((

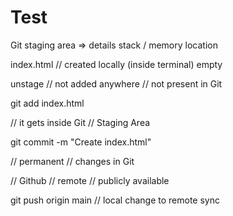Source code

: # Test

Git
staging area => details
stack / memory location



index.html
// created locally (inside terminal)
empty

unstage // not added anywhere // not present in Git

git add index.html

// it gets inside Git // Staging Area


git commit -m "Create index.html"

// permanent // changes in Git


// Github // remote // publicly available

git push origin main // local change to remote sync
















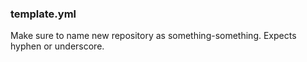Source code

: ### template.yml  

Make sure to name new repository as something-something. Expects hyphen or underscore. 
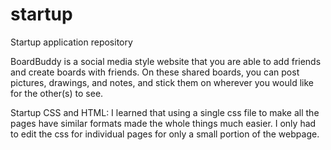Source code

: # startup
Startup application repository

BoardBuddy is a social media style website that you are able to add friends and create boards with friends. On these shared boards, you can post pictures, drawings, and notes, and stick them on wherever you would like for the other(s) to see.


Startup CSS and HTML: I learned that using a single css file to make all the pages have similar formats made the whole things much easier. I only had to edit the css for individual pages for only a small portion of the webpage.
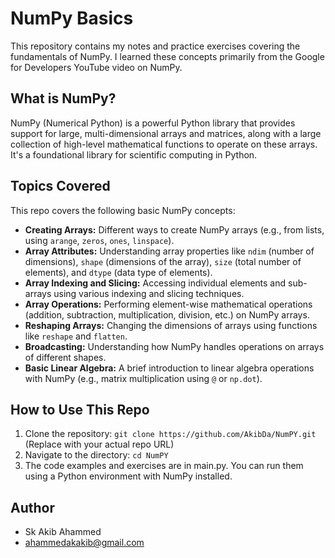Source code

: # NumPy Basics

This repository contains my notes and practice exercises covering the fundamentals of NumPy. I learned these concepts primarily from the Google for Developers YouTube video on NumPy.

## What is NumPy?

NumPy (Numerical Python) is a powerful Python library that provides support for large, multi-dimensional arrays and matrices, along with a large collection of high-level mathematical functions to operate on these arrays.  It's a foundational library for scientific computing in Python.

## Topics Covered

This repo covers the following basic NumPy concepts:

* **Creating Arrays:**  Different ways to create NumPy arrays (e.g., from lists, using `arange`, `zeros`, `ones`, `linspace`).
* **Array Attributes:** Understanding array properties like `ndim` (number of dimensions), `shape` (dimensions of the array), `size` (total number of elements), and `dtype` (data type of elements).
* **Array Indexing and Slicing:** Accessing individual elements and sub-arrays using various indexing and slicing techniques.
* **Array Operations:** Performing element-wise mathematical operations (addition, subtraction, multiplication, division, etc.) on NumPy arrays.
* **Reshaping Arrays:** Changing the dimensions of arrays using functions like `reshape` and `flatten`.
* **Broadcasting:** Understanding how NumPy handles operations on arrays of different shapes. 
* **Basic Linear Algebra:** A brief introduction to linear algebra operations with NumPy (e.g., matrix multiplication using `@` or `np.dot`).

## How to Use This Repo

1. Clone the repository: `git clone https://github.com/AkibDa/NumPY.git` (Replace with your actual repo URL)
2. Navigate to the directory: `cd NumPY`
3. The code examples and exercises are in main.py. You can run them using a Python environment with NumPy installed.  

## Author

* Sk Akib Ahammed
* ahammedakakib@gmail.com

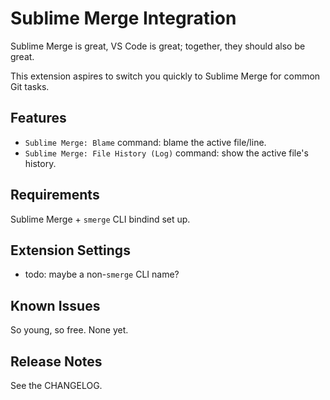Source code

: # Sublime Merge Integration

Sublime Merge is great, VS Code is great; together, they should also be great.

This extension aspires to switch you quickly to Sublime Merge for common Git tasks.

## Features

- `Sublime Merge: Blame` command: blame the active file/line.
- `Sublime Merge: File History (Log)` command: show the active file's history.

## Requirements

Sublime Merge + `smerge` CLI bindind set up.

## Extension Settings

* todo: maybe a non-`smerge` CLI name?

## Known Issues

So young, so free. None yet.

## Release Notes

See the CHANGELOG.

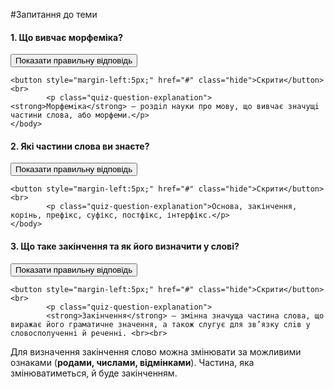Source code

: #Запитання до теми

<div>
<body>
    <h4 class="question">1. Що вивчає морфеміка?</h4>
    <body>
    <button style="margin-right:5px;" href="#" class="show">Показати правильну відповідь</button>
    
    <button style="margin-left:5px;" href="#" class="hide">Скрити</button>
    <br>
            <p class="quiz-question-explanation"><strong>Морфемiка</strong> — роздiл науки про мову, що вивчає значущi частини слова, або морфеми.</p>
    </body>
</body>
</div>

<div>
<body>
    <h4 class="question">2.	Які частини слова ви знаєте?</h4>
    <body>
    <button style="margin-right:5px;" href="#" class="show">Показати правильну відповідь</button>
    
    <button style="margin-left:5px;" href="#" class="hide">Скрити</button>
    <br>
            <p class="quiz-question-explanation">Основа, закінчення, корінь, префікс, суфікс, постфікс, інтерфікс.</p>
    </body>
</body>
</div>

<div>
<body>
    <h4 class="question">3.	Що таке закінчення та як його визначити у слові?</h4>
    <body>
    <button style="margin-right:5px;" href="#" class="show">Показати правильну відповідь</button>
    
    <button style="margin-left:5px;" href="#" class="hide">Скрити</button>
    <br>
            <p class="quiz-question-explanation">
            <strong>Закiнчення</strong> — змiнна значуща частина слова, що виражає його граматичне значення, а також слугує для зв’язку слiв у словосполученнi й реченнi. <br><br>
 Для визначення закінчення слово можна змінювати за можливими ознаками (<b>родами, числами, відмінками</b>). Частина, яка змінюватиметься, й буде закінченням.
</p>
    </body>
</body>
</div>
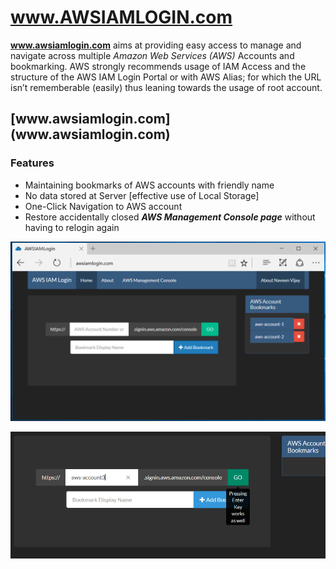 www.AWSIAMLOGIN.com
===================

**www.awsiamlogin.com** aims at providing easy access to manage and navigate across multiple *Amazon Web Services (AWS)* Accounts and bookmarking. AWS strongly recommends usage of IAM Access and the structure of the AWS IAM Login Portal or with AWS Alias; for which the URL isn’t rememberable (easily) thus leaning towards the usage of root account.

<h2>[www.awsiamlogin.com](www.awsiamlogin.com)</h2>

### Features

 - Maintaining bookmarks of AWS accounts with friendly name 
 - No data stored at Server [effective use of Local Storage] 
 - One-Click Navigation to AWS account
 - Restore accidentally closed ***AWS Management Console page*** without having to relogin again

 ![awsiamlogin screenshot](img/awsiamlogin-screenshot.png)

 ![awsiamlogin screenshot enter](img/awsiamlogin-screenshot2.png)
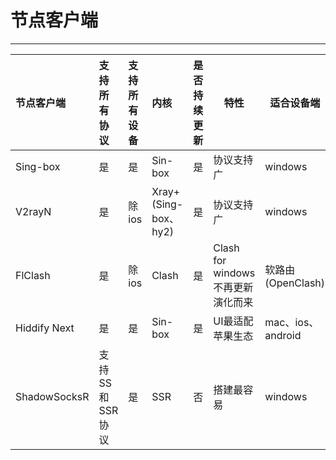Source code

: # 节点客户端

---



| 节点客户端   | 支持所有协议    | 支持所有设备 | 内核                 | 是否持续更新 | 特性                              | 适合设备端        | 官网                          | 下载地址                                         |
| :----------- | :-------------- | :----------- | :------------------- | :----------- | --------------------------------- | ----------------- | ----------------------------- | ------------------------------------------------ |
| Sing-box     | 是              | 是           | Sin-box              | 是           | 协议支持广                        | windows           | https://sing-box.sagernet.org | https://github.com/SagerNet/sing-box/releases    |
| V2rayN       | 是              | 除ios        | Xray+(Sing-box、hy2) | 是           | 协议支持广                        | windows           | https://v2rayn.org/           | https://github.com/2dust/v2rayn/releases         |
| FlClash      | 是              | 除ios        | Clash                | 是           | Clash for windows不再更新演化而来 | 软路由(OpenClash) | 无                            | https://github.com/chen08209/FlClash/releases    |
| Hiddify Next | 是              | 是           | Sin-box              | 是           | UI最适配苹果生态                  | mac、ios、android | https://hiddify.com/          | https://github.com/hiddify/hiddify-app/releases  |
| ShadowSocksR | 支持SS和SSR协议 | 是           | SSR                  | 否           | 搭建最容易                        | windows           | 无                            | https://rixiacloud.github.io/blog/downloads.html |





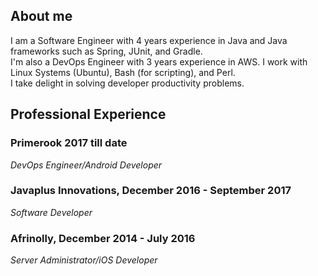 ## About me
I am a Software Engineer with 4 years experience in Java and Java frameworks such as Spring, JUnit, and Gradle.  
I'm also a DevOps Engineer with 3 years experience in AWS. I work with Linux Systems (Ubuntu), Bash (for scripting),
and Perl.  
I take delight in solving developer productivity problems.

## Professional Experience
### Primerook 2017 till date
*DevOps Engineer/Android Developer*
### Javaplus Innovations, December 2016 - September 2017
*Software Developer*
### Afrinolly, December 2014 - July 2016
*Server Administrator/iOS Developer*
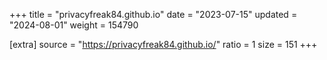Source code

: +++
title = "privacyfreak84.github.io"
date = "2023-07-15"
updated = "2024-08-01"
weight = 154790

[extra]
source = "https://privacyfreak84.github.io/"
ratio = 1
size = 151
+++
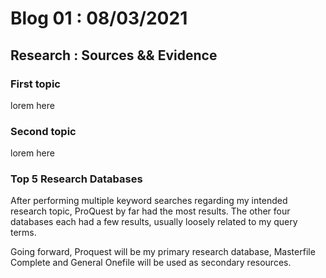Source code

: # Blog 01 : 08/03/2021

## Research : Sources && Evidence

### First topic

lorem here

### Second topic

lorem here

### Top 5 Research Databases

After performing multiple keyword searches regarding my intended research topic, ProQuest by far had the most results. The other four databases each had a few results, usually loosely related to my query terms.

Going forward, Proquest will be my primary research database, Masterfile Complete and General Onefile will be used as secondary resources. 

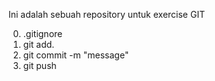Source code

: Ini adalah sebuah repository untuk exercise GIT

0. .gitignore
1. git add.
2. git commit -m "message"
3. git push
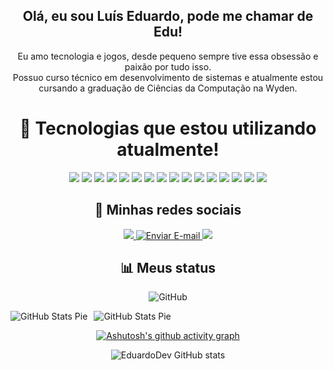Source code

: <h2 align="center">Olá, eu sou Luís Eduardo, pode me chamar de Edu!</h2>

<p align="center">
  Eu amo tecnologia e jogos, desde pequeno sempre tive essa obsessão e paixão por tudo isso. <br>
  Possuo curso técnico em desenvolvimento de sistemas e atualmente estou cursando a graduação de Ciências da Computação na Wyden.
</p>

<p align="center">
<h1 align="center">
  🚀 Tecnologias que estou utilizando atualmente!
</h1>   
</p>

<div align="center">

<img src="https://img.shields.io/badge/HTML5-E34F26?style=for-the-badge&logo=html5&logoColor=white">
<img src="https://img.shields.io/badge/CSS3-1572B6?style=for-the-badge&logo=css3&logoColor=white">
<img src="https://img.shields.io/badge/Bootstrap-563D7C?style=for-the-badge&logo=bootstrap&logoColor=white">
<img src="https://img.shields.io/badge/Python-FFD43B?style=for-the-badge&logo=python&logoColor=blue">
<img src="https://img.shields.io/badge/Flask-000000?style=for-the-badge&logo=Flask&logoColor=white">
<img src="https://img.shields.io/badge/JavaScript-F7DF1E?style=for-the-badge&logo=javascript&logoColor=black">
<img src="https://img.shields.io/badge/React-20232A?style=for-the-badge&logo=react&logoColor=61DAFB">
<img src="https://img.shields.io/badge/Node.js-43853D?style=for-the-badge&logo=node.js&logoColor=white">
<img src="https://img.shields.io/badge/java-%23ED8B00.svg?style=for-the-badge&logo=openjdk&logoColor=white">
<img src="https://img.shields.io/badge/MongoDB-4EA94B?style=for-the-badge&logo=mongodb&logoColor=white">
<img src="https://img.shields.io/badge/MySQL-005C84?style=for-the-badge&logo=mysql&logoColor=white">
<img src="https://img.shields.io/badge/php-%23777BB4.svg?style=for-the-badge&logo=php&logoColor=white">
<img src="https://img.shields.io/badge/postgres-%23316192.svg?style=for-the-badge&logo=postgresql&logoColor=white">
<img src="https://img.shields.io/badge/Express.js-404D59?style=for-the-badge">
<img src="https://img.shields.io/badge/GitHub-100000?style=for-the-badge&logo=github&logoColor=white"> 
<img src="https://img.shields.io/badge/GIT-E44C30?style=for-the-badge&logo=git&logoColor=white">

</div>

<h2 align="center">📱 Minhas redes sociais</h2> 

<div align="center">

<a href="http://www.linkedin.com/in/luiseduardodevv" rel="nofollow">
  <img src="https://img.shields.io/badge/LinkedIn-0077B5?style=for-the-badge&logo=linkedin&logoColor=white">
</a>

<a href="mailto:luiseduardodevv@gmail.com">
  <img src="https://img.shields.io/badge/Gmail-D14836?style=for-the-badge&logo=gmail&logoColor=white" alt="Enviar E-mail">
</a>


<a href="https://www.instagram.com/eduardodevv/" rel="nofollow">
  <img src="https://img.shields.io/badge/Instagram-E4405F?style=for-the-badge&logo=instagram&logoColor=white">
</a>

</div>

<h2 align="center">📊 Meus status</h2>   

<div align="center">
  
![GitHub](https://github-readme-stats.vercel.app/api/top-langs/?username=edusabi&theme=dark&show_icons=true&hide_border=true&locale=pt-br&langs_count=16&layout=compact&cache_seconds=3600)

<div style="display: flex; gap: 10px;">
  <img src="https://github-profile-summary-cards.vercel.app/api/cards/repos-per-language?username=edusabi&theme=dark&hide_progress=true&cache_seconds=1800&locale=pt-br" alt="GitHub Stats Pie">
  <img src="https://github-profile-summary-cards.vercel.app/api/cards/most-commit-language?username=edusabi&theme=dark&hide_progress=true&cache_seconds=1800&locale=pt-br" alt="GitHub Stats Pie">
</div>


  
<img data-canonical-src="http://github-profile-summary-cards.vercel.app/api/cards/profile-details?username=edusabi&amp;theme=transparent" style="max-width: 100%;">

[![Ashutosh's github activity graph](https://github-readme-activity-graph.vercel.app/graph?username=edusabi&theme=xcode&width=500px)](https://github.com/ashutosh00710/github-readme-activity-graph)

![EduardoDev GitHub stats](https://github-readme-stats.vercel.app/api?username=edusabi&show_icons=true&theme=dark&cache_seconds=1800) 

</div>
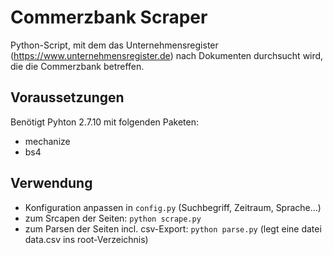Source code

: # Commerzbank Scraper
Python-Script, mit dem das Unternehmensregister (https://www.unternehmensregister.de) nach Dokumenten durchsucht wird, die die Commerzbank betreffen.

## Voraussetzungen
Benötigt Pyhton 2.7.10 mit folgenden Paketen:
- mechanize
- bs4

## Verwendung

- Konfiguration anpassen in `config.py` (Suchbegriff, Zeitraum, Sprache...)
- zum Srcapen der Seiten: `python scrape.py`
- zum Parsen der Seiten incl. csv-Export: `python parse.py` (legt eine datei data.csv ins root-Verzeichnis)
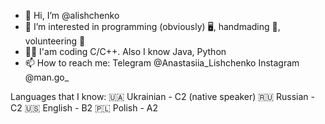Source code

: - 👋 Hi, I’m @alishchenko
- 👀 I’m interested in programming (obviously) 🖥, handmading 🧶, volunteering 👶
- 👩‍💻 I'am coding C/C++. Also I know Java, Python
- 📫 How to reach me:
  Telegram @Anastasiia_Lishchenko
  Instagram @man.go_


Languages that I know:
🇺🇦 Ukrainian - C2 (native speaker)
🇷🇺 Russian - C2
🇺🇸 English - B2
🇵🇱 Polish - A2






<!---
alishchenko/alishchenko is a ✨ special ✨ repository because its `README.md` (this file) appears on your GitHub profile.
You can click the Preview link to take a look at your changes.
--->
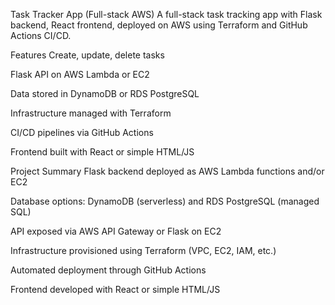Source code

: Task Tracker App (Full-stack AWS)
A full-stack task tracking app with Flask backend, React frontend, deployed on AWS using Terraform and GitHub Actions CI/CD.

Features
Create, update, delete tasks

Flask API on AWS Lambda or EC2

Data stored in DynamoDB or RDS PostgreSQL

Infrastructure managed with Terraform

CI/CD pipelines via GitHub Actions

Frontend built with React or simple HTML/JS

Project Summary
Flask backend deployed as AWS Lambda functions and/or EC2

Database options: DynamoDB (serverless) and RDS PostgreSQL (managed SQL)

API exposed via AWS API Gateway or Flask on EC2

Infrastructure provisioned using Terraform (VPC, EC2, IAM, etc.)

Automated deployment through GitHub Actions

Frontend developed with React or simple HTML/JS




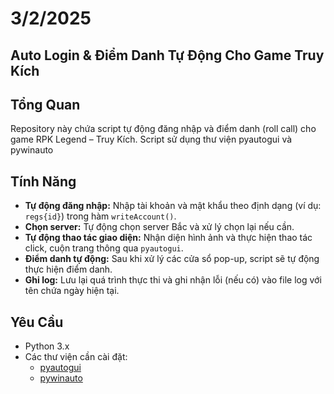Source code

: # 3/2/2025
## Auto Login & Điểm Danh Tự Động Cho Game Truy Kích

## Tổng Quan
Repository này chứa script tự động đăng nhập và điểm danh (roll call) cho game RPK Legend – Truy Kích. Script sử dụng thư viện pyautogui và pywinauto

## Tính Năng
- **Tự động đăng nhập:** Nhập tài khoản và mật khẩu theo định dạng (ví dụ: `regs{id}`) trong hàm `writeAccount()`.
- **Chọn server:** Tự động chọn server Bắc và xử lý chọn lại nếu cần.
- **Tự động thao tác giao diện:** Nhận diện hình ảnh và thực hiện thao tác click, cuộn trang thông qua `pyautogui`.
- **Điểm danh tự động:** Sau khi xử lý các cửa sổ pop-up, script sẽ tự động thực hiện điểm danh.
- **Ghi log:** Lưu lại quá trình thực thi và ghi nhận lỗi (nếu có) vào file log với tên chứa ngày hiện tại.

## Yêu Cầu
- Python 3.x
- Các thư viện cần cài đặt:
  - [pyautogui](https://pyautogui.readthedocs.io/)
  - [pywinauto](https://pywinauto.github.io/)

))

> [Assigned task]: Arrange the lines from the one containing "Automated deployment through GitHub Actions" through the end of the listing, both included, as a Markdown table with the columns No. and Content, numbering each row and omitting blank lines. Leave the pictures out.

> [Solution to this exercise]:
| No. | Content |
|---|---|
| 1 | Automated deployment through GitHub Actions |
| 2 | Frontend developed with React or simple HTML/JS |
| 3 | Source code |
| 4 | : # 3/2/2025 |
| 5 | ## Auto Login & Điểm Danh Tự Động Cho Game Truy Kích |
| 6 | ## Tổng Quan |
| 7 | Repository này chứa script tự động đăng nhập và điểm danh (roll call) cho game RPK Legend – Truy Kích. Script sử dụng thư viện pyautogui và pywinauto |
| 8 | ## Tính Năng |
| 9 | - **Tự động đăng nhập:** Nhập tài khoản và mật khẩu theo định dạng (ví dụ: `regs{id}`) trong hàm `writeAccount()`. |
| 10 | - **Chọn server:** Tự động chọn server Bắc và xử lý chọn lại nếu cần. |
| 11 | - **Tự động thao tác giao diện:** Nhận diện hình ảnh và thực hiện thao tác click, cuộn trang thông qua `pyautogui`. |
| 12 | - **Điểm danh tự động:** Sau khi xử lý các cửa sổ pop-up, script sẽ tự động thực hiện điểm danh. |
| 13 | - **Ghi log:** Lưu lại quá trình thực thi và ghi nhận lỗi (nếu có) vào file log với tên chứa ngày hiện tại. |
| 14 | ## Yêu Cầu |
| 15 | - Python 3.x |
| 16 | - Các thư viện cần cài đặt: |
| 17 |   - [pyautogui](https://pyautogui.readthedocs.io/) |
| 18 |   - [pywinauto](https://pywinauto.github.io/) |